I sold my first freelance pieces almost two decades go, true crime features for the old detective magazines. Mercifully, the editors didn’t demand writing as lurid as the artwork.
They were all published pseudonymously, so don’t bother trying to find them.
I wrote and sold dozens of pieces over a 2- to 3-year period, and have forgotten most of the stories, the names of most of the victims, and the names of most of their killers, too. Flicking through an archival copy of one of those magazines a while back, I was startled to realize I was skimming a piece that I had written but could remember nothing about. I finally stopped doing true crime pieces when, sitting in the breakfast nook with the newspaper one bright spring morning, I realized I was disappointed that it had been a few days since any Tarheels had exercised their extraordinary talent for garish murder (meaning, no projects in the pipeline).
A couple of stories have stuck in my head, though, because they were ones for which I opened files but could never complete.

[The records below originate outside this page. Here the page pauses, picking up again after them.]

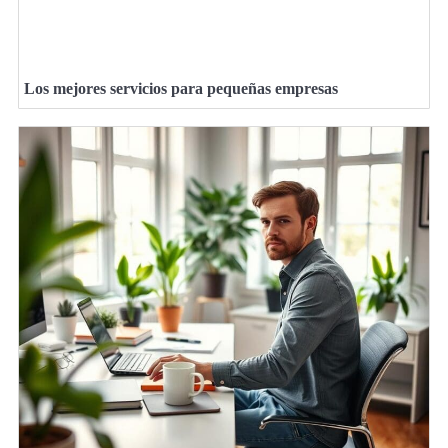
Los mejores servicios para pequeñas empresas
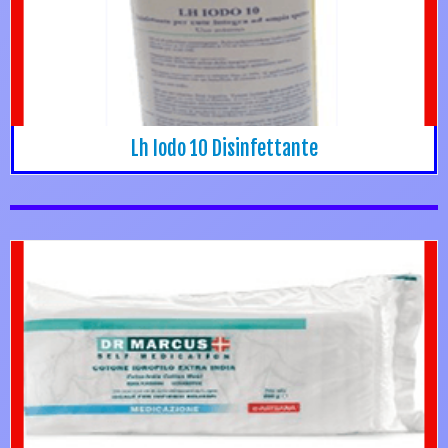
Lh Iodo 10 Disinfettante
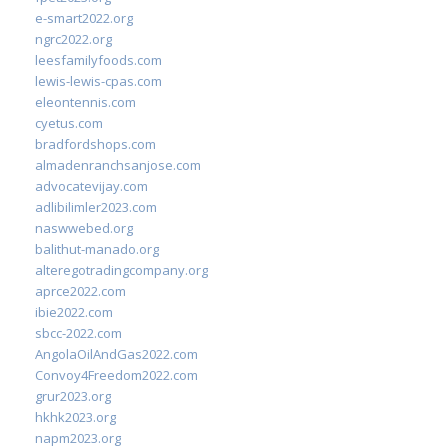
e-smart2022.org
ngrc2022.org
leesfamilyfoods.com
lewis-lewis-cpas.com
eleontennis.com
cyetus.com
bradfordshops.com
almadenranchsanjose.com
advocatevijay.com
adlibilimler2023.com
naswwebed.org
balithut-manado.org
alteregotradingcompany.org
aprce2022.com
ibie2022.com
sbcc-2022.com
AngolaOilAndGas2022.com
Convoy4Freedom2022.com
grur2023.org
hkhk2023.org
napm2023.org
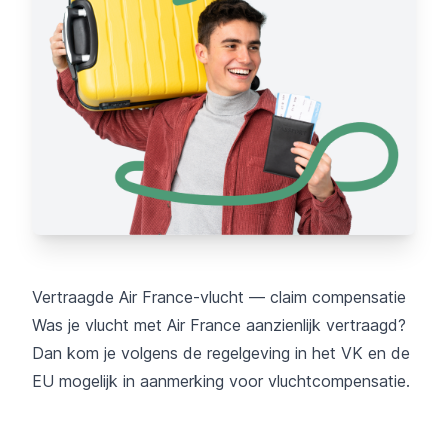
Vertraagde Air France-vlucht — claim compensatie
Was je vlucht met Air France aanzienlijk vertraagd?
Dan kom je volgens de regelgeving in het VK en de
EU mogelijk in aanmerking voor vluchtcompensatie.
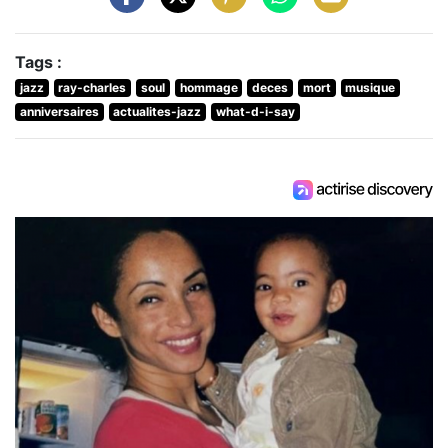
Tags :
jazz
ray-charles
soul
hommage
deces
mort
musique
anniversaires
actualites-jazz
what-d-i-say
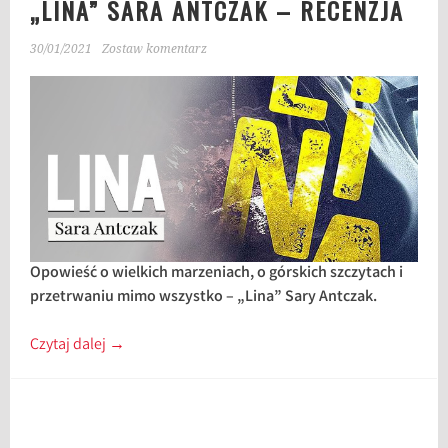
„LINA” SARA ANTCZAK – RECENZJA
30/01/2021
Zostaw komentarz
Opowieść o wielkich marzeniach, o górskich szczytach i
przetrwaniu mimo wszystko – „Lina” Sary Antczak.
Czytaj dalej
→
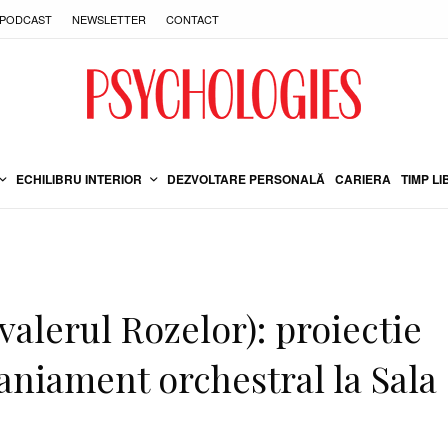
PODCAST
NEWSLETTER
CONTACT
ECHILIBRU INTERIOR
DEZVOLTARE PERSONALĂ
CARIERA
TIMP LI
alerul Rozelor): proiectie
niament orchestral la Sala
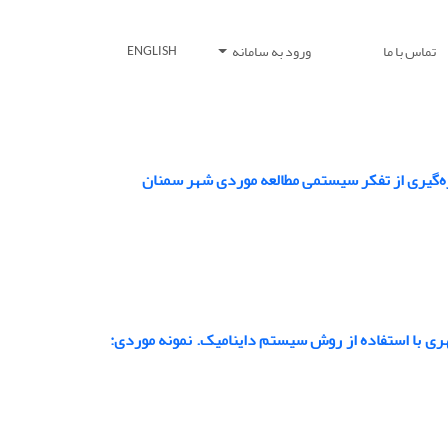
تماس با ما
ورود به سامانه
ENGLISH
ره‌گیری از تفکر سیستمی مطالعه موردی شهر سمنان
ری با استفاده از روش سیستم داینامیک. نمونه موردی:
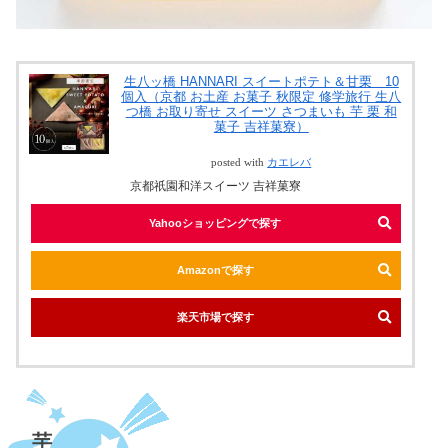
生八ッ橋 HANNARI スイートポテト＆甘栗 10
個入（京都 お土産 お菓子 秋限定 修学旅行 生八
つ橋 お取り寄せ スイーツ さつまいも 芋 栗 和
菓子 吉祥菓寮）
posted with
カエレバ
京都祇園和洋スイーツ 吉祥菓寮
Yahooショッピングで探す
Amazonで探す
楽天市場で探す
芋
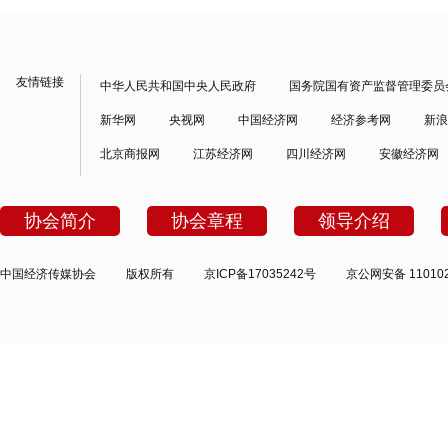
友情链接
中华人民共和国中央人民政府
国务院国有资产监督管理委员
新华网
央视网
中国经济网
经济参考网
新浪
北京商报网
江苏经济网
四川经济网
安徽经济网
协会简介
协会章程
领导介绍
中国经济传媒协会
版权所有
京ICP备17035242号
京公网安备 110102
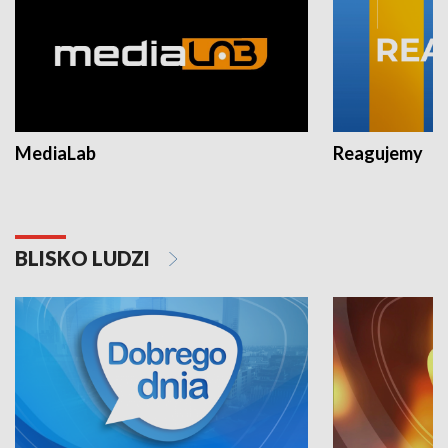
MediaLab
Reagujemy
BLISKO LUDZI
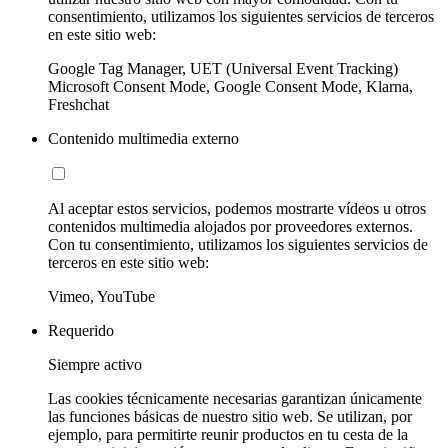
consentimiento, utilizamos los siguientes servicios de terceros
en este sitio web:
Google Tag Manager, UET (Universal Event Tracking)
Microsoft Consent Mode, Google Consent Mode, Klarna,
Freshchat
Contenido multimedia externo
Al aceptar estos servicios, podemos mostrarte vídeos u otros
contenidos multimedia alojados por proveedores externos.
Con tu consentimiento, utilizamos los siguientes servicios de
terceros en este sitio web:
Vimeo, YouTube
Requerido
Siempre activo
Las cookies técnicamente necesarias garantizan únicamente
las funciones básicas de nuestro sitio web. Se utilizan, por
ejemplo, para permitirte reunir productos en tu cesta de la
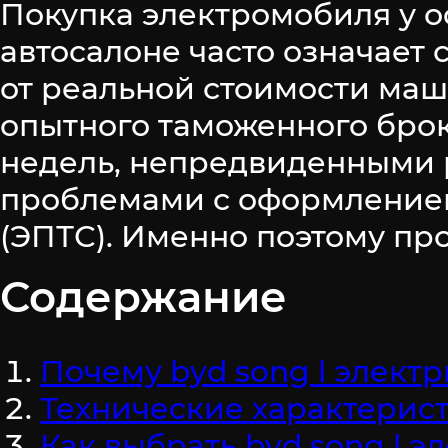
Покупка электромобиля у о
автосалоне часто означает 
от реальной стоимости маш
опытного таможенного брок
недель, непредвиденными 
проблемами с оформлением
(ЭПТС). Именно поэтому пр
Содержание
Почему byd song l элект
Технические характерис
Как выбрать byd song l 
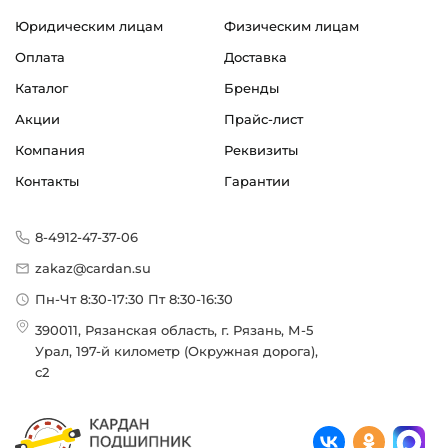
Цепь роликовая американского стандарта ANSI
Юридическим лицам
Физическим лицам
Страна происхождения:
Оплата
Доставка
Китай
Каталог
Бренды
Акции
Прайс-лист
Компания
Реквизиты
Контакты
Гарантии
8-4912-47-37-06
zakaz@cardan.su
Пн-Чт 8:30-17:30 Пт 8:30-16:30
390011, Рязанская область, г. Рязань, М-5
Урал, 197-й километр (Окружная дорога),
с2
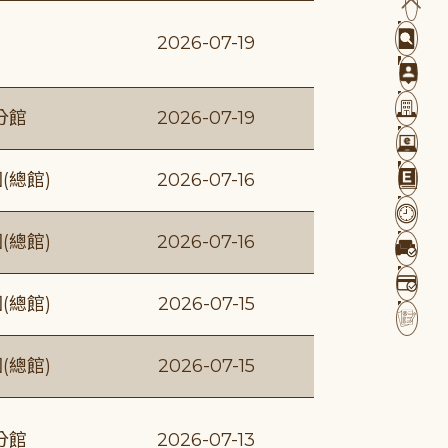
2026-07-19
分館
2026-07-19
(總館)
2026-07-16
(總館)
2026-07-16
(總館)
2026-07-15
(總館)
2026-07-15
分館
2026-07-13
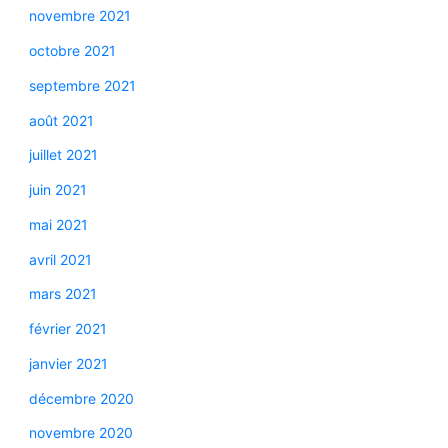
novembre 2021
octobre 2021
septembre 2021
août 2021
juillet 2021
juin 2021
mai 2021
avril 2021
mars 2021
février 2021
janvier 2021
décembre 2020
novembre 2020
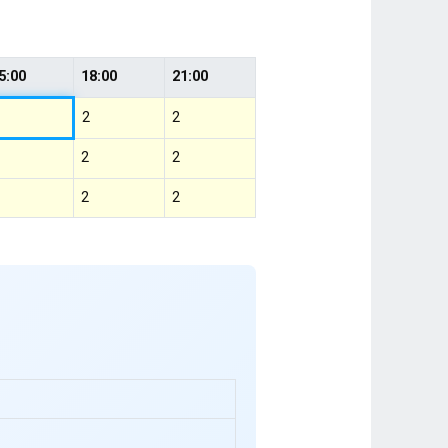
5:00
18:00
21:00
2
2
2
2
2
2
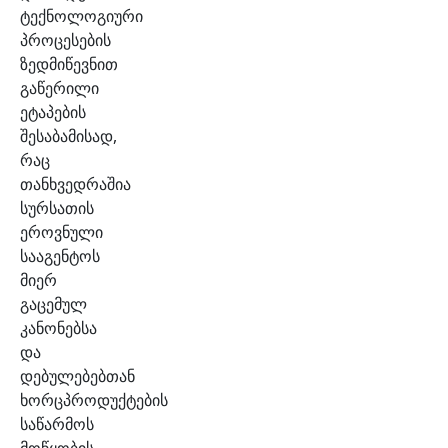
ტექნოლოგიური
პროცესების
ზედმიწევნით
გაწერილი
ეტაპების
შესაბამისად,
რაც
თანხვედრაშია
სურსათის
ეროვნული
სააგენტოს
მიერ
გაცემულ
კანონებსა
და
დებულებებთან
ხორცპროდუქტების
საწარმოს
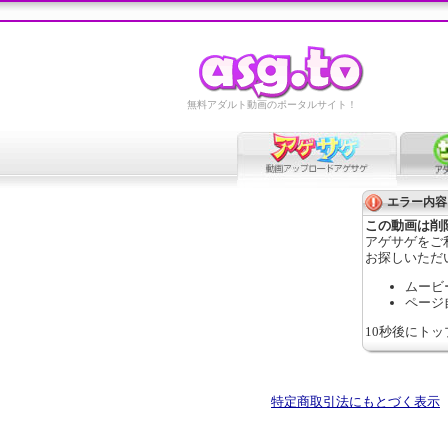
無料アダルト動画のポータルサイト！
エラー内容
この動画は削
アゲサゲをご
お探しいただ
ムービ
ページ
10秒後にト
特定商取引法にもとづく表示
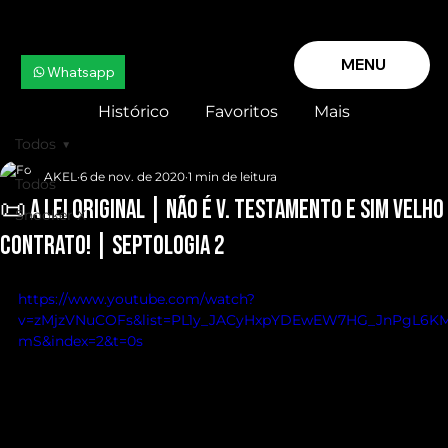
MENU
Whatsapp
Histórico
Favoritos
Mais
Todos
AKEL
6 de nov. de 2020
1 min de leitura
Todos
📜 A LEI ORIGINAL | Não é V. TESTAMENTO e sim VELHO
Snooker X
CONTRATO! | SEPTOLOGIA 2
https://www.youtube.com/watch?
v=zMjzVNuCOFs&list=PL1y_JACyHxpYDEwEW7HG_JnPgL6K
mS&index=2&t=0s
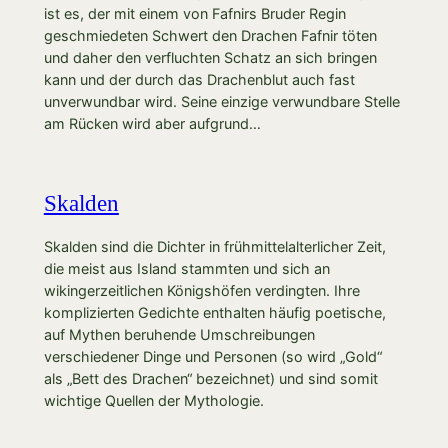
ist es, der mit einem von Fafnirs Bruder Regin
geschmiedeten Schwert den Drachen Fafnir töten
und daher den verfluchten Schatz an sich bringen
kann und der durch das Drachenblut auch fast
unverwundbar wird. Seine einzige verwundbare Stelle
am Rücken wird aber aufgrund…
Skalden
Skalden sind die Dichter in frühmittelalterlicher Zeit,
die meist aus Island stammten und sich an
wikingerzeitlichen Königshöfen verdingten. Ihre
komplizierten Gedichte enthalten häufig poetische,
auf Mythen beruhende Umschreibungen
verschiedener Dinge und Personen (so wird „Gold“
als „Bett des Drachen“ bezeichnet) und sind somit
wichtige Quellen der Mythologie.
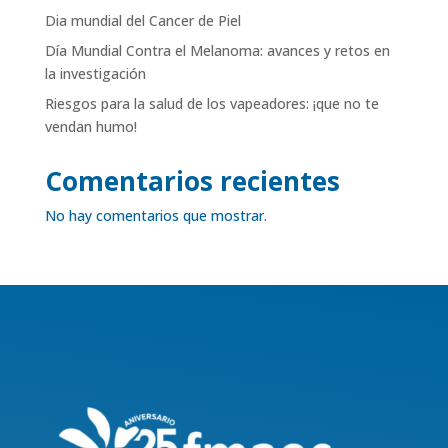
Dia mundial del Cancer de Piel
Día Mundial Contra el Melanoma: avances y retos en
la investigación
Riesgos para la salud de los vapeadores: ¡que no te
vendan humo!
Comentarios recientes
No hay comentarios que mostrar.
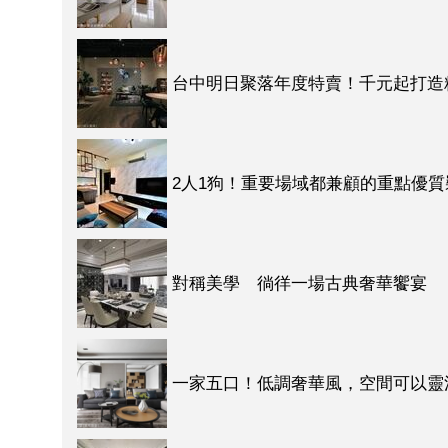
台中明日聚落年度特賣！千元起打造
2人1狗！重要場域都兼顧的重點優質
對稱美學 徜徉一場古典奢華饗宴
一家五口！低調奢華風，空間可以靈活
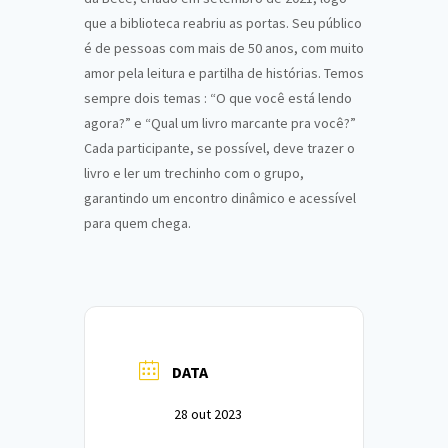
que a biblioteca reabriu as portas. Seu público
é de pessoas com mais de 50 anos, com muito
amor pela leitura e partilha de histórias. Temos
sempre dois temas : “O que você está lendo
agora?” e “Qual um livro marcante pra você?”
Cada participante, se possível, deve trazer o
livro e ler um trechinho com o grupo,
garantindo um encontro dinâmico e acessível
para quem chega.
DATA
28 out 2023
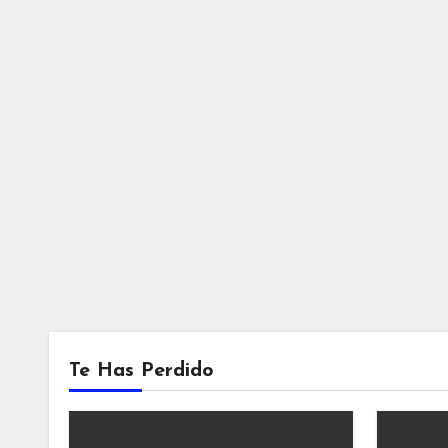
Te Has Perdido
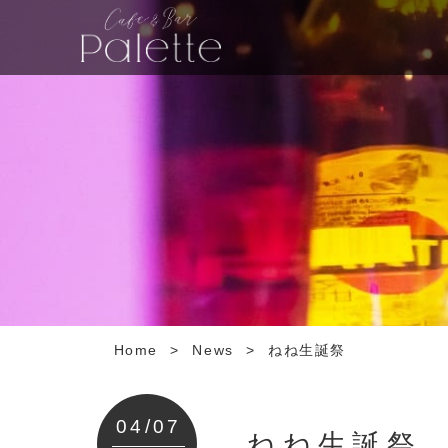
Home
>
News
>
ねね生誕祭
04/07
ねね生誕祭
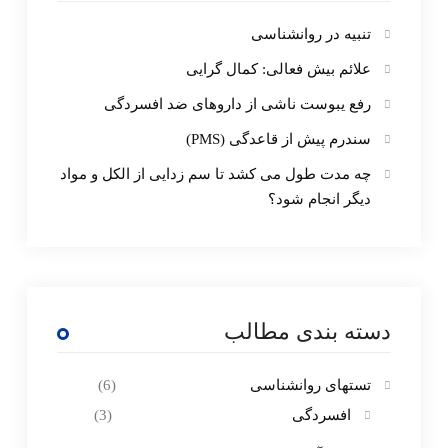
تنبیه در روانشناسی
علائم بیش فعالی: کمال گرایی
رفع یبوست ناشی از داروهای ضد افسردگی
سندرم پیش از قاعدگی (PMS)
چه مدت طول می کشد تا سم زدایی از الکل و مواد
دیگر انجام شود؟
دسته بندی مطالب
تستهای روانشناسی
(6)
افسردگی
(3)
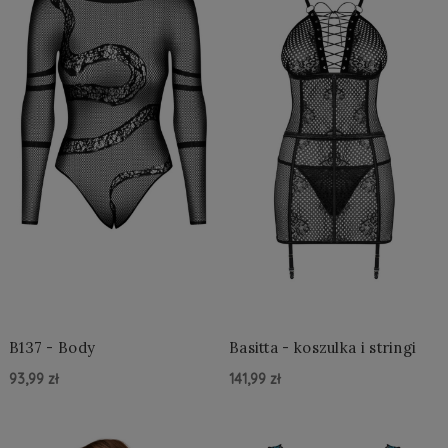
B137 - Body
Basitta - koszulka i stringi
93,99 zł
141,99 zł
Do Koszyka »
Do Koszyka »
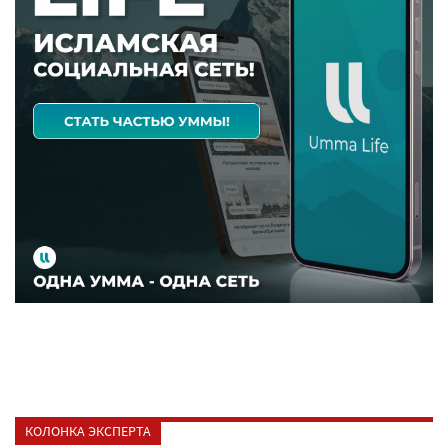
КОЛОНКА ЭКСПЕРТА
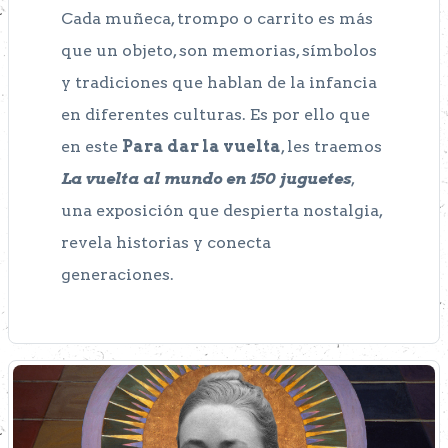
Cada muñeca, trompo o carrito es más
que un objeto, son memorias, símbolos
y tradiciones que hablan de la infancia
en diferentes culturas. Es por ello que
en este
Para dar la vuelta
, les traemos
La vuelta al mundo en 150 juguetes
,
una exposición que despierta nostalgia,
revela historias y conecta
generaciones.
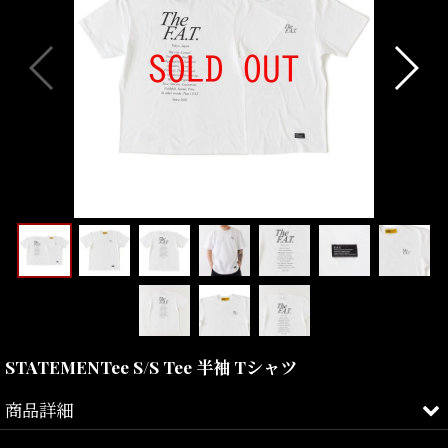
STATEMENTee S/S Tee 半袖 Tシャツ
商品詳細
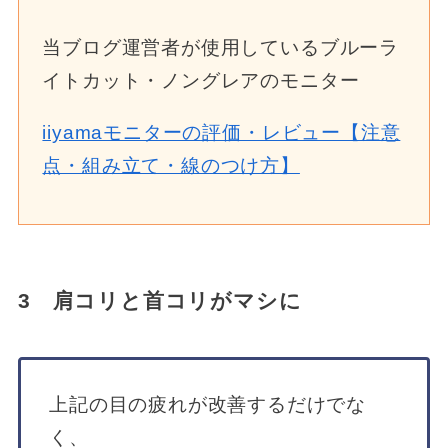
当ブログ運営者が使用しているブルーラ
イトカット・ノングレアのモニター
iiyamaモニターの評価・レビュー【注意
点・組み立て・線のつけ方】
3 肩コリと首コリがマシに
上記の目の疲れが改善するだけでな
く、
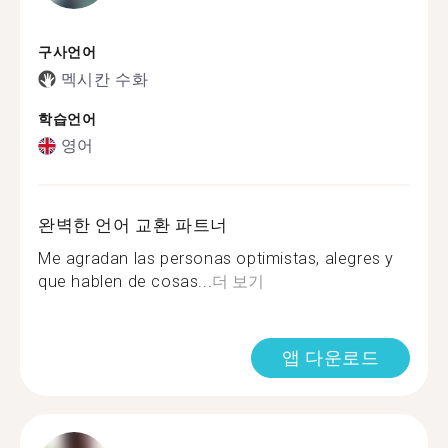
구사언어
멕시칸 수화
학습언어
영어
완벽한 언어 교환 파트너
Me agradan las personas optimistas, alegres y
que hablen de cosas...
더 보기
앱 다운로드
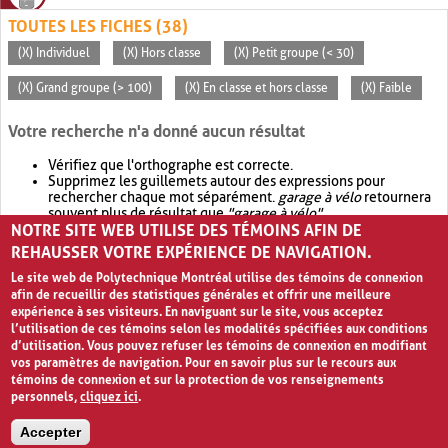
TOUTES LES FICHES (38)
(X) Individuel
(X) Hors classe
(X) Petit groupe (< 30)
(X) Grand groupe (> 100)
(X) En classe et hors classe
(X) Faible
Votre recherche n'a donné aucun résultat
Vérifiez que l'orthographe est correcte.
Supprimez les guillemets autour des expressions pour
rechercher chaque mot séparément.
garage à vélo
retournera
souvent plus de résultat que
"garage à vélo"
.
NOTRE SITE WEB UTILISE DES TÉMOINS AFIN DE
Envisagez d'élargir votre recherche avec
OR
.
garage OR vélo
retournera souvent plus de résultat que
garage à vélo
.
REHAUSSER VOTRE EXPÉRIENCE DE NAVIGATION.
Le site web de Polytechnique Montréal utilise des témoins de connexion
afin de recueillir des statistiques générales et offrir une meilleure
expérience à ses visiteurs. En naviguant sur le site, vous acceptez
l’utilisation de ces témoins selon les modalités spécifiées aux conditions
d’utilisation. Vous pouvez refuser les témoins de connexion en modifiant
vos paramètres de navigation. Pour en savoir plus sur le recours aux
témoins de connexion et sur la protection de vos renseignements
personnels,
cliquez ici
.
Avis de confidentialité et conditions d’utilisation
Accepter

The worst of those, by a lot, is the murder of Shelby Rigsbee by Broadus Crabtree.
Rigsbee was a 31-year-old drug addict and prostitute, and her body was found in woods near some railroad tracks in nearby Durham. She had been beaten so badly that she was unrecognizable. A preliminary identification was made relying upon clothing and street notice that she was missing; the conclusive identification was made using fingerprints.
Almost immediately, suspicion fell upon a former Durham police officer named Broadus Crabtree. Crabtree had resigned the force because of ongoing medical problems in consequence of Agent Orange exposure in Vietnam. According to a news report of the time, Durham police were looking into Crabtree for other unsolved murders, too.
Three months later, a grand jury returned a sealed indictment and Crabtree was arrested; he entered a not guilty plea and bail was set at $100,000.
Two years later, Crabtree was in court to revise his plea to guilty; he was sentenced to probation. While Shelby Rigbee’s uncomprehending mother sat shocked, Crabtree walked out the front door of the courthouse and held an impromptu news conference during which he once again denied killing Rigsbee. He had changed his plea to guilty, he said, just to get the unpleasantness over with and to move on with his life.
Like … WTF??
And that was the end of the story — with far more questions left unanswered than resolved.
What drew the police’s attention to Crabtree? Was he known to hang-out with hookers and to be prone to violence?
Assuming he’s guilty, why did Crabtree kill Rigsbee? I have never been able to get a copy of the autopsy report out of the Medical Examiner, though it is supposed to be a public record; I have got a copy of the toxicology report, and Rigsbee had cocaine and alcohol in her at the time of her death.
There was popular speculation at the time, at least around the courthouse, that Crabtree provided Rigsbee with drugs in exchange for sex.
So … partying gone bad? That’s not unheard of.
But why, then, a sealed indictment? Durham County’s D.A. would not use that device again until the infamous Duke LaCrosse case. Why did this case, altogether humdrum on its face, warrant that secrecy?
What about the report that Durham police were looking at Crabtree for other unsolved murders? Yes? No? Uninformed chatter that should never have made it into the newspaper in the first place?
And why the light sentence?
Crabtree died in 2001, and is buried in a family plot near the coast. Rigsbee is buried in a shadowed corner of a small, hard-to-find church cemetery in Durham; the cemetery is maintained, but there is no evidence that anybody ever visits Rigsbee’s grave (the cup with a few buds is an ad hoc decoration by my wife, Dawn). The grave is marked with a small PVC cross and a metal tag.
And … that’s that. Nobody would talk then, the paperwork was shrouded, the lawyers orchestrated a hasty denouement, and the primary actors are all dead. Life goes on.
There are stories just like this on the seamy underside of every small town and city in America; they can’t all be chronicled, and most don’t deserve to be. But, seriously, even a hooker deserves better than Shelby Rigsbee got.